First, you should download the pre-trained models and put it in the checkpoints folder.

mkdir -p checkpoints/libero
cd checkpoints/libero
git clone https://huggingface.co/Dexmal/libero-db-cogact libero_cogact

We will demonstrate two ways to evaluate the model. The first is to directly infer one sample, which is the quick way to experience the model. The other is to first deploy the model server and then use a client to get the results, which is more practical in real-world deployment.

Inference One Sample

CUDA_VISIBLE_DEVICES=0 python playground/benchmarks/libero/libero_cogact.py --task inference_single --image_path test_data/libero_test.png --prompt 'What action should the robot take to put both moka pots on the stove?'

You will expect the model to output a set of actions.

Deploy Mode

Start Inference Server

CUDA_VISIBLE_DEVICES=0 python playground/benchmarks/libero/libero_cogact.py --task inference

Test Model Inference Results

curl -X POST \
  -F "text=What action should the robot take to put both moka pots on the stove?" \
  -F "image=@test_data/libero_test.png" \
  http://localhost:7891/process_frame

Test Libero Benchmark with Dexbotic-Benchmark

Set up the dexbotic-benchmark following its instructions and test the deployed model in the LIBERO-GOAL environment.

cd dexbotic-benchmark
docker run --gpus all --network host -v $(pwd):/workspace \
  dexmal/dexbotic_benchmark \
  bash /workspace/scripts/env_sh/libero.sh /workspace/evaluation/configs/libero/example_libero.yaml

dexbotic-benchmark also works without docker, see its documentation for further support

Training

Before starting training, please follow the instructions in ModelZoo.md to set up the pre-trained models, and download the Libero dataset as described in docs/Data.md.

Training a Model with Provided Data

We use Libero as an example to demonstrate how to train a model with Dexbotic. The experiment configuration file for this example is located at: playground/benchmarks/libero/libero_cogact.py

Experiment Configuration

# LiberoCogActTrainerConfig
output_dir = [Path to save checkpoints]

Launch Training

torchrun --nproc_per_node=8 playground/benchmarks/libero/libero_cogact.py

We recommend using 8 × NVIDIA A100/H100 GPUs for training. If you are using 8 × RTX 4090, please use the configuration file scripts/deepspeed/zero3_offload.json to reduce GPU memory utilization. For FSDP2 support, see FSDP2.md.

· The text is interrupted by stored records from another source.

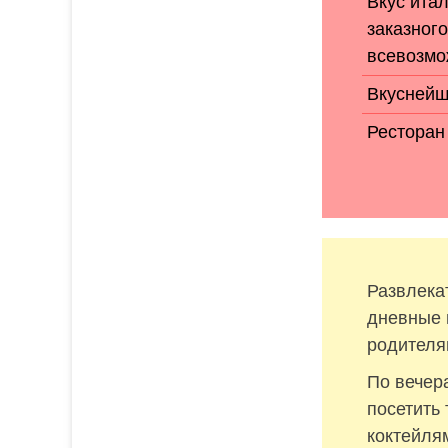
Вкус итал
заказног
всевозмо
Вкуснейше
Ресторан
Развлека
дневные 
родителя
По вечер
посетить
коктейля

Training a Model with Your Own Data

Prepare Your Own Data

Refer to docs/Data.md for detailed instructions on data preparation. Once created, register your dataset under dexbotic/data/data_source.

Experiment Configuration

Create a new experiment configuration file (based on playground/example_exp.py) and set the required keys:

# CogActTrainerConfig
output_dir = [Path to save checkpoints]

# CogActDataConfig
dataset_name = [Name of your registered dataset]

Launch Training

torchrun --nproc_per_node=8 playground/benchmarks/example_exp.py

After training, please refer to the Evaluation section above to evaluate your model. Update the model_name_or_path in the inference config to your trained checkpoint, and run inference or start the inference server as described.